Olympische Herzenssache – Teil 2

„I pledge to uphold the integrity, respect and honor of these games…. I pledge to uphold the integrity, respect and honor of these games…..I pledge to uphold the integrity, respect and honor of these games“, murmele ich leise und zischend vor mich hin, während wir uns, als Schiedsrichter schräg vor der begeisterten Zuschauermasse aufstellen. Blitzlicht strahlt von allen Seiten, ich lächele so gut ich kann und blicke dazwischen zu meinen Teankameraden, die genau die gleiche Angst vor dem haben, wie ich auch: Bloß keine Schwur-Einzelpräsentation.

Tatsächlich bleibt uns diese für´s Erste erspart, denn mit einem lauten Ruf, werden nun die wahren Hauptcharaktere, die „Big Player“, dieser Spiele angekündigt. Die Kinder!

In einem langen Prozessionszug, kommen im Gleichschritt und Zweierreihe die Spartiaten anmarschiert. Gut zu erkennen an ihrer roten Toga und ihren selbstgebastelten Gürteln, verziert mit griechischen Buchstaben. Am Ende der Gruppe läuft ein Fahnenträger, der die Farbe der Stadt würdevoll trägt. Nebenbei schlägt eine große Trommel und lässt den Boden unter uns erzittern.

„Sparta! Sparta! Sparta!“ rufen die Athleten, als sie in gebündelter Formation vor den Zuschauern stehen.

Danach marschieren die Athener, ebenso eindrucksvoll wie ihre Konkurrenten, ihrem Platz entgegen und rufen ganz zum Trotze der Spartiaten: „ Athen! Athen!

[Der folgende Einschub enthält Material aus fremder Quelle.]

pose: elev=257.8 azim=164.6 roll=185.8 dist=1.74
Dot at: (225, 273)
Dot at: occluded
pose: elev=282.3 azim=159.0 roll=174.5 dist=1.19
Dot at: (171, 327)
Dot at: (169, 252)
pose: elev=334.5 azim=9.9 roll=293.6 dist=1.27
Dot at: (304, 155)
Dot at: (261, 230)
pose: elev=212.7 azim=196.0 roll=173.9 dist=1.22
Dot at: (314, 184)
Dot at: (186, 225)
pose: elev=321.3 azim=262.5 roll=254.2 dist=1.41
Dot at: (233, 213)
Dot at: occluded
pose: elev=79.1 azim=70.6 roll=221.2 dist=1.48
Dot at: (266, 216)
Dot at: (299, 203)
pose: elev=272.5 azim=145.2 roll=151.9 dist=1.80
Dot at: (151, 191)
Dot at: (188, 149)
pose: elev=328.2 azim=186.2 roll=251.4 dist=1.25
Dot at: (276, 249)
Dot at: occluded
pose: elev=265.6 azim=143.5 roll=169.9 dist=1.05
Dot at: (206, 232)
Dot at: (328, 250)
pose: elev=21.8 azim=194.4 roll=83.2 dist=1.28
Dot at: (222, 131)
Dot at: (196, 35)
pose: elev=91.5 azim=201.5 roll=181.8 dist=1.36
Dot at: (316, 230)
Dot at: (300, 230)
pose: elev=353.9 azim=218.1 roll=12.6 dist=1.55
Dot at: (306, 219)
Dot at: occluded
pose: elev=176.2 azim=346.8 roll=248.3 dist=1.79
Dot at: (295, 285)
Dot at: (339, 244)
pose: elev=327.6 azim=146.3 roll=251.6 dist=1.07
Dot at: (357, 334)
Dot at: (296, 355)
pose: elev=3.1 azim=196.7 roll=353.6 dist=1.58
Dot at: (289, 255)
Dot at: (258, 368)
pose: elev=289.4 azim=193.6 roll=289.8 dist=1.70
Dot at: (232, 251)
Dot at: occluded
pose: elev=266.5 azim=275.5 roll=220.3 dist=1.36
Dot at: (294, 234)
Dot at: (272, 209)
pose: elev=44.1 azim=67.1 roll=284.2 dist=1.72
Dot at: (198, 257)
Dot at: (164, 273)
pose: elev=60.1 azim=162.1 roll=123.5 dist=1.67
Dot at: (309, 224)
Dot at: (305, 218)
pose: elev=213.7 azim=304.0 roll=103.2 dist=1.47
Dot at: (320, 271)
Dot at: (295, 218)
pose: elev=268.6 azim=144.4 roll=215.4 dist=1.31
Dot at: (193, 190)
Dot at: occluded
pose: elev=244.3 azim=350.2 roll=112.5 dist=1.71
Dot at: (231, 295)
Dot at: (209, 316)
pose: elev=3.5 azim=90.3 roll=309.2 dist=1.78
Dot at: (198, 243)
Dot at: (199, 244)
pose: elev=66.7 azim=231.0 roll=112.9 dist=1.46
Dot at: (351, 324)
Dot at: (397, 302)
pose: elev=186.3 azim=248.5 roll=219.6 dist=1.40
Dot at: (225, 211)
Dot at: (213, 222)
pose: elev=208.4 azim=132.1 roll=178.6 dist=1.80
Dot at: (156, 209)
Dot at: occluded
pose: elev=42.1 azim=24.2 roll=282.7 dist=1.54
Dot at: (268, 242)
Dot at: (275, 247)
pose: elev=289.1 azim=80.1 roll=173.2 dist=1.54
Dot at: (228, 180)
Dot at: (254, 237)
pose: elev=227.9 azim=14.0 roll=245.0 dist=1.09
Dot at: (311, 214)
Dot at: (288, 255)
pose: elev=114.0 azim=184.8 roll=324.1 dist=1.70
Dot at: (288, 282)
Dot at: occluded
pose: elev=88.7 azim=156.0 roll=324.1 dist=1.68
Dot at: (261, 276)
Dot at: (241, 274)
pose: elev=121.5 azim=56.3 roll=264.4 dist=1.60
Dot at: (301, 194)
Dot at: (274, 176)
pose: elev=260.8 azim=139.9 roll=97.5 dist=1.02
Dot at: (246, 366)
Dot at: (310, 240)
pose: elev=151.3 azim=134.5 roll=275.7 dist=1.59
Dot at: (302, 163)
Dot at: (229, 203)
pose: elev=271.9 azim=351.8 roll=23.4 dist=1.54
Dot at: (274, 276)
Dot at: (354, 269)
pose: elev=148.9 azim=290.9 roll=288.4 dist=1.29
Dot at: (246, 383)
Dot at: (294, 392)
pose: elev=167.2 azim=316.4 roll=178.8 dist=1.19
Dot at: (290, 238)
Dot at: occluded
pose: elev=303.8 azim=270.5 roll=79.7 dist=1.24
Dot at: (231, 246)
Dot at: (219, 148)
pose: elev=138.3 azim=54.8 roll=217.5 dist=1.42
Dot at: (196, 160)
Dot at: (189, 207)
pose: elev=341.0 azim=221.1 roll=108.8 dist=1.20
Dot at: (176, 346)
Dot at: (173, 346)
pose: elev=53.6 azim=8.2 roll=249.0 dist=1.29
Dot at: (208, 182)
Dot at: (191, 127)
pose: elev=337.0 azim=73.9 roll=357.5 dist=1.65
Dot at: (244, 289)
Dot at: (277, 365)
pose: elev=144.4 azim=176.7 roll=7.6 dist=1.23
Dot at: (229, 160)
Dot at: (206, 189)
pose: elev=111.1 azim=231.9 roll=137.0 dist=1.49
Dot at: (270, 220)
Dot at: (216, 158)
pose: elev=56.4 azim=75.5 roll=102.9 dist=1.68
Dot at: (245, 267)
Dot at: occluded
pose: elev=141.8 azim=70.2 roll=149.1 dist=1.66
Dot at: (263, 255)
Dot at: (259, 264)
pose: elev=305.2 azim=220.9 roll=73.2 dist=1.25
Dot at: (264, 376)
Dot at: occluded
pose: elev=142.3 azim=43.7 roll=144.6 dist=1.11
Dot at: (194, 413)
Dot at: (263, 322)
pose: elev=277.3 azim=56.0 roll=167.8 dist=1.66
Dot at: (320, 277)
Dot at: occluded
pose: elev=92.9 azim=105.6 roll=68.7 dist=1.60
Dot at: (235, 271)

Athen!“

Es folgen Megara, Kreta, Theben und Ithaka. Jede Stadt in ihren eigenen Farben und  jede Stadt ist eindrucksvoller als die Letzte. Schlachtruf tönt gegen Schlachtruf! Rote Wimpel wehen grünen, blauen, gelben und violetten entgegen und jeder versucht den anderen mit seiner Stimme zu übertönen. In der Tat wirkt die ganze Situation wie eine Schlacht aus Worten und irgendwie überzieht Gänsehaut meinen Körper, so ergriffen bin ich von diesem Kampf.

Bewundernswert, dass dieser eigentlich nur von 11 jährigen Kindern geführt wird.

Ganz oben, auf dem Dach des Schulgebäudes entdecke ich einen großgewachsenen Mann mit langem weißen Bart, lila Toga und einem Dreizack in der Hand. Gespannt und würdevoll schaut er dem Schauspiel dort unten zu, wo mittlerweile sogar die olympische Fackel entzündet würde und durch die Reihen der Krieger wandert.

Liebend gern hätte ich jetzt meine Kamera gezückt, aber ich muss schmollend einsehen, dass ja dessen SD-Karte fehlt…

Bald verhallen die Rufe der indischen Griechen, das Feuer wird an einem kleinen Schrein entzündet und erneut geht ein Ruf durch die Reihen: „Griechen! Sagt euren Schwur!“

Gemeinsam beginnen die Kinder ihren Schwur aufzusagen. Stets fair sollen sie sein, den Mitstreitern gegenüber und darauf achten, dass der olympische Geist wohlgesinnt auf sie hernieder blickt. Als das Gelübde vorbei ist hallt ein weiterer Befehl von den Tribünen wieder: „Schiedsrichter! Sagt euren Schwur!“

Und wie glücklich sind wir Freiwilligen, als nicht jeder einzeln nach vorn gerufen wird, sondern wir alle zusammen die Worte sprechen, die wir kurz davor noch auswendig gelernt hatten: „Ich verpflichte mich, die Integrität, den Respekt und die Ehre dieser Spiele zu wahren und mich an die Regeln zu halten, die sie regieren. Ich verpflichte mich, jedes Spiel unparteiisch zu beurteilen und dem wahren Geist des Sports gerecht zu werden“, tönt es etwas asynchron und leise von den Schiedsrichter-Rängen.

 

Der weiß-bärtige Mann, der wohl den Zeus, oder den Poseidon, verkörpern will, hebt auf seiner hohen Tribüne seine Fäuste gen Himmel, reckt den Kopf in den Nacken  und verkündet ehrfürchtig: „Hiermit eröffne ich die olympischen Spiele 2018!“

Kurz darauf, nachdem einige organisatorische Dinge  geklärt werden mussten, laufe ich zu meinem Einsatzort, der sich glücklicherweise im Schatten befindet. Alle anderen müssen in der brütenden Hitze der Sonne stehen, was man am Ende des Tages auch gut an ihrem Sonnenbränden erkennen kann.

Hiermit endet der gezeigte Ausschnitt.